Я не желаю вовсе цитировать Цицерона, который говорит в своих Tusculanes[52]:
Si ridere concessum est, vituperatur tamen cachinnatio.
(Если дозволено смеяться, то все-таки хохот порицается.)
Катул выразился еще более строго:
Risu inepto res ineptior nulla est.
(Нет ничего глупее, как бестолковый смех.)
Но прежде философа и поэта в «Экклезиасте» было сказано:
«Глупец во время смеха возвышает свой голос, мудрец вряд ли станет и тихо смеяться».
А пословица говорит:
Risus abundat in ore stuttorum.
(Избыток смеха – в устах дураков.)
Всем этим изобретателям сентенций и мастерам на изречения, хотел бы я представить наших современников – Карла Фогта и Паскаля Виллари: один толст, другой худощав, оба гениальные люди, оба смеются беспрестанно и во все горло. Фогт, обладающей огромными легкими над диафрагмой и огромным желудком под нею, смеется так, что заставляет дрожать дом, компрометируя прочность постройки; этим он напоминает Бальзака, у которого также был большой живот и от смеха которого звенели оконные стекла.
Астрологическое и гадательное направление удержалось и поныне. Откройте наугад первый попавшийся том популярного физиономиста, например Лепеллетье[53]и вы найдете там такие утверждения:
Громкий и продолжительный смех…
...После достаточного числа внимательных наблюдений, нельзя не признать, что эта разновидность смеха, если допустить, что она естественна, указывает на следующие моральные свойства: ум самый заурядный; нрав легкомысленный, пустой, нерадивый, непостоянный, шутовской, мало серьезный; характер наивный, иногда даже до глупости (бедный Бальзак!), пошлый, грубый, невоспитанный, без выдержки, без чувства собственного достоинства (бедный Фогт!), бросающийся в глаза всем и не нравящийся никому, невоздержный, чувственный, жадный, почти всегда предающийся более или менее порочным влечениям инстинкта, редко послушный мудрым советам разума (бедный Виллари!).

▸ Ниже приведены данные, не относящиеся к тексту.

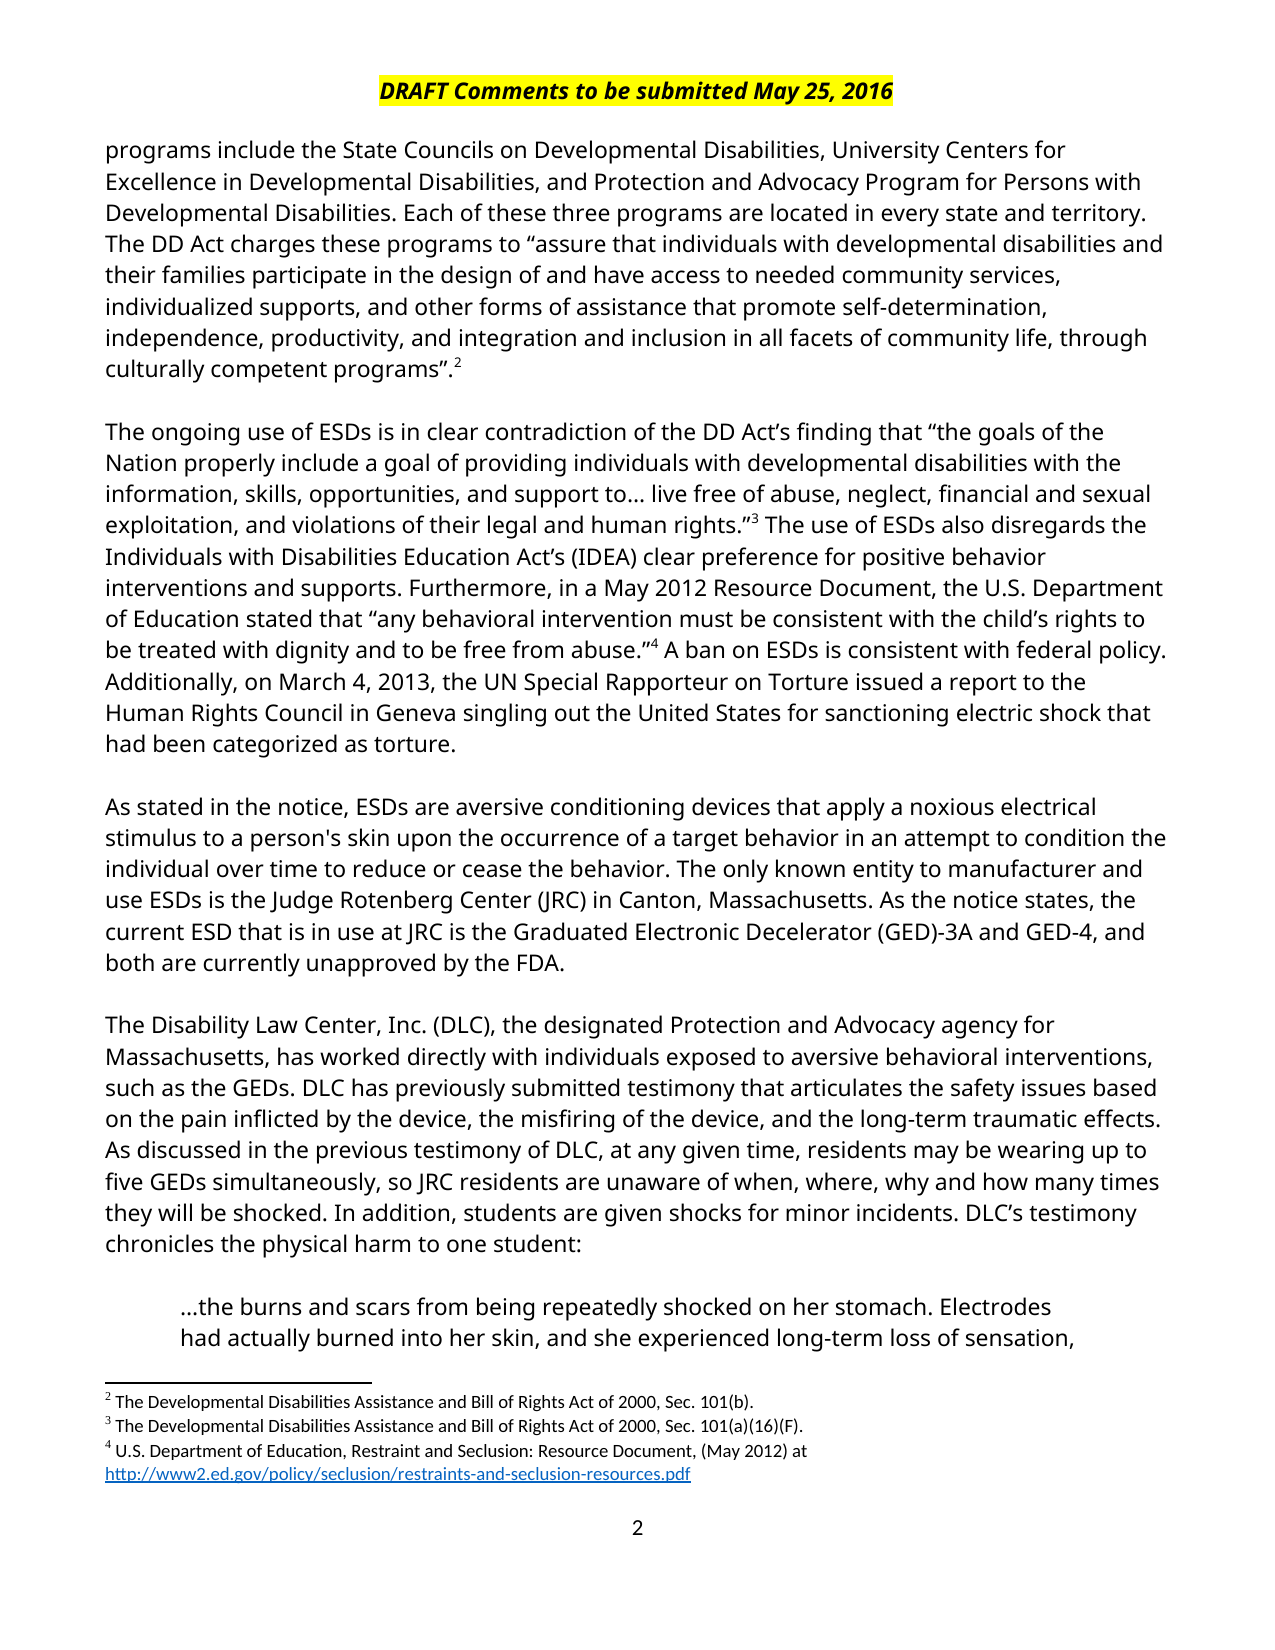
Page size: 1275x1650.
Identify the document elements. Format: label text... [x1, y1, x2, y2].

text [105, 134, 1170, 384]
text The Disability Law Center, Inc. (DLC), the designated Protection and Advocacy agency for Massachusetts, has worked directly with individuals exposed to aversive behavioral interventions, such as the GEDs. DLC has previously submitted testimony that articulates the safety issues based on the pain inflicted by the device, the misfiring of the device, and the long-term traumatic effects. As discussed in the previous testimony of DLC, at any given time, residents may be wearing up to five GEDs simultaneously, so JRC residents are unaware of when, where, why and how many times they will be shocked. In addition, students are given shocks for minor incidents. DLC’s testimony chronicles the physical harm to one student: [105, 1009, 1170, 1259]
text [180, 1291, 1095, 1353]
text The ongoing use of ESDs is in clear contradiction of the DD Act’s finding that “the goals of the Nation properly include a goal of providing individuals with developmental disabilities with the information, skills, opportunities, and support to… live free of abuse, neglect, financial and sexual exploitation, and violations of their legal and human rights.” The use of ESDs also disregards the Individuals with Disabilities Education Act’s (IDEA) clear preference for positive behavior interventions and supports. Furthermore, in a May 2012 Resource Document, the U.S. Department of Education stated that “any behavioral intervention must be consistent with the child’s rights to be treated with dignity and to be free from abuse.” A ban on ESDs is consistent with federal policy. Additionally, on March 4, 2013, the UN Special Rapporteur on Torture issued a report to the Human Rights Council in Geneva singling out the United States for sanctioning electric shock that had been categorized as torture. [105, 416, 1170, 759]
text As stated in the notice, ESDs are aversive conditioning devices that apply a noxious electrical stimulus to a person's skin upon the occurrence of a target behavior in an attempt to condition the individual over time to reduce or cease the behavior. The only known entity to manufacturer and use ESDs is the Judge Rotenberg Center (JRC) in Canton, Massachusetts. As the notice states, the current ESD that is in use at JRC is the Graduated Electronic Decelerator (GED)-3A and GED-4, and both are currently unapproved by the FDA. [105, 791, 1170, 978]
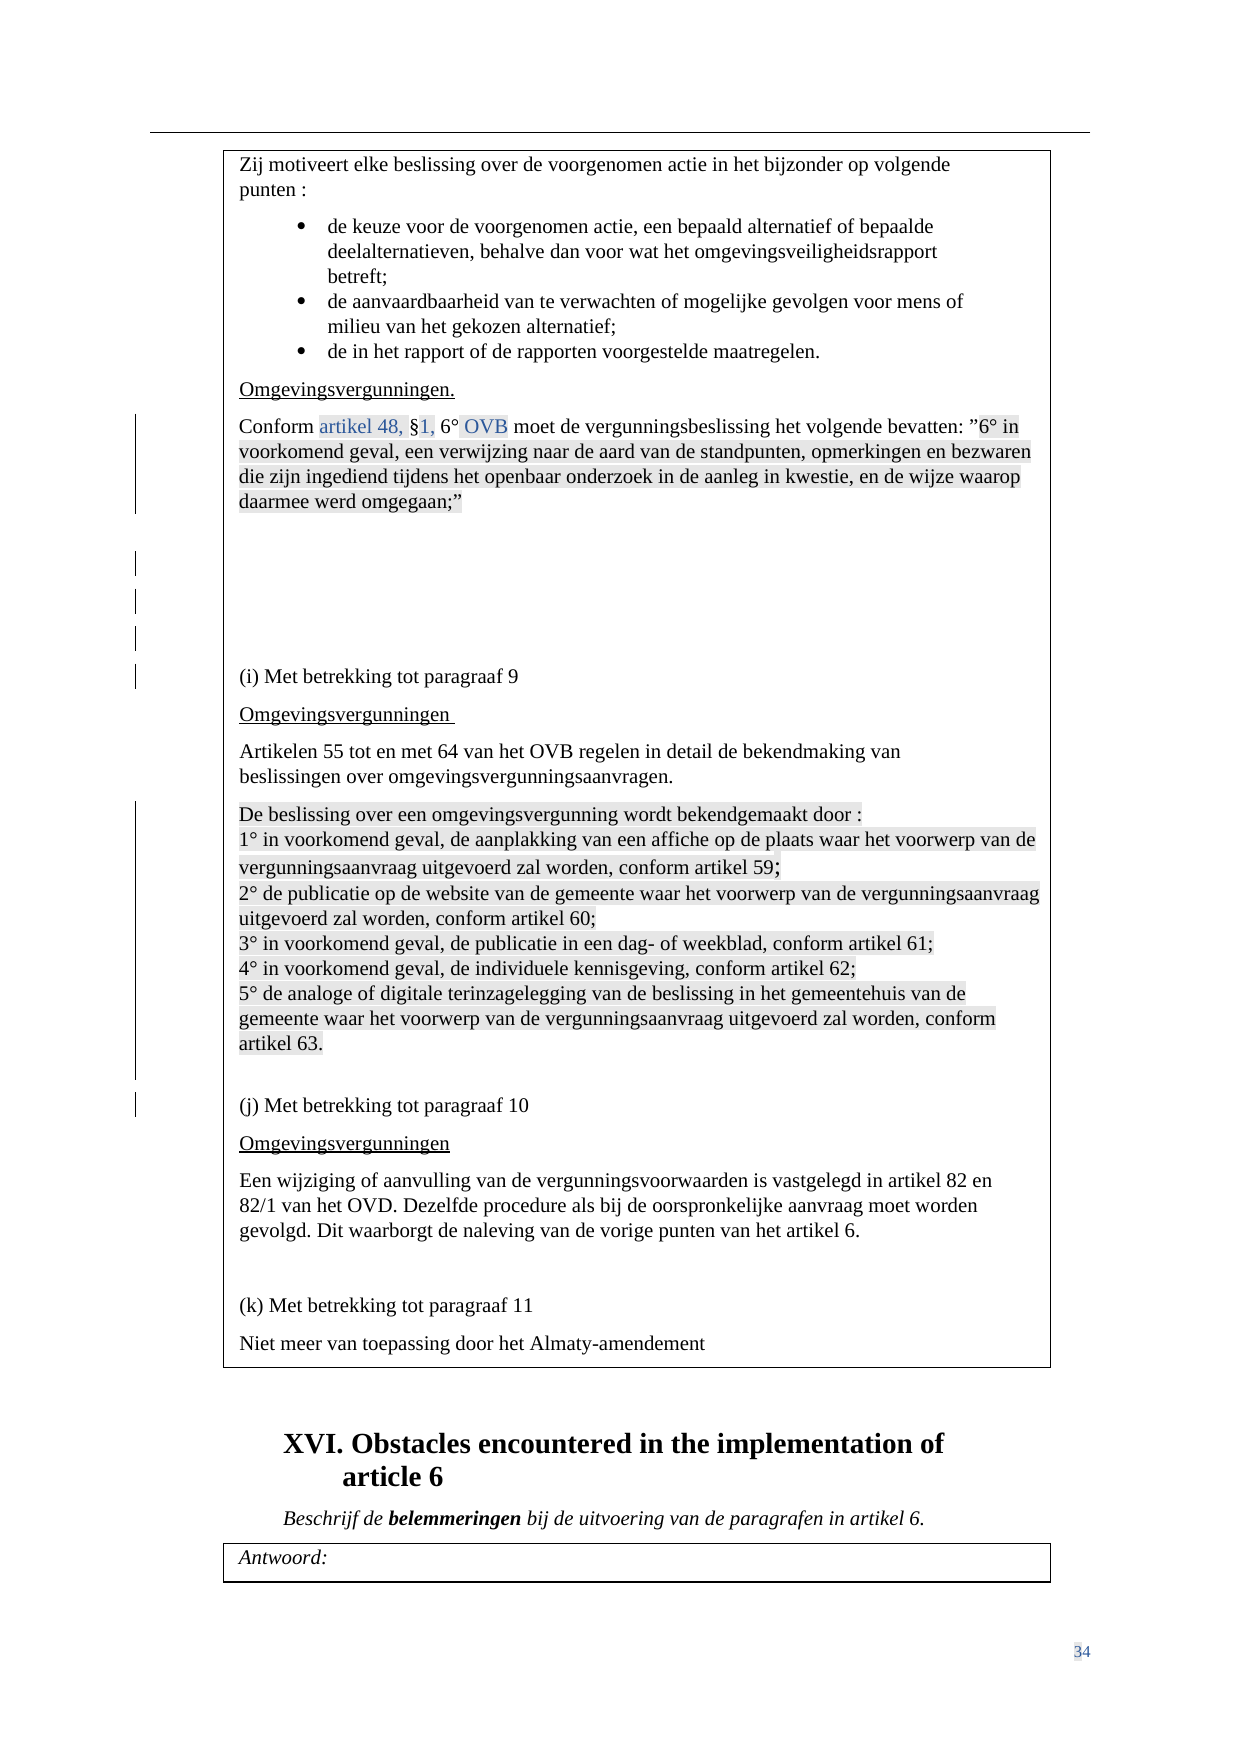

Этого достаточно. Истинная физиология смеха начинается с великих натуралистов и биологов нашего времени. Между ними первое место принадлежать Дарвину, который отыскал первоначальные, зачаточные формы смеха у животных, представляющих с нами наибольшее сходство.
Шимпанзе чувствителен к щекотке; под влиянием этого возбуждения, глаза его начинаются блестеть, углы рта оттягиваются назад, нижние веки слегка морщатся, и в то же время он издает звук, соответствующей нашему смеху. Такое же действие оказывает щекотка и на орангутанга. Дюшен неоднократно наблюдал нечто в роде улыбки у обезьяны, когда ей подавали лакомый кусок. Cebus Azaroe, когда он доволен, издает своеобразные звуки, причем углы рта у него оттягиваются назад. Подобное же выражение было засвидетельствовано у Cebus hypoleucus и у Inuus ecaudatus. Дарвин наблюдал также выражение радости у двух или трех видов Macacus и у Cynopithecus niger. Первые откидывают уши назад, испуская при этом особый звук; Cynopithecus оттягивает назад и вверх углы рта и всю кожу на голове, так что поднимаются и брови. И при этом движении он оскаливает зубы.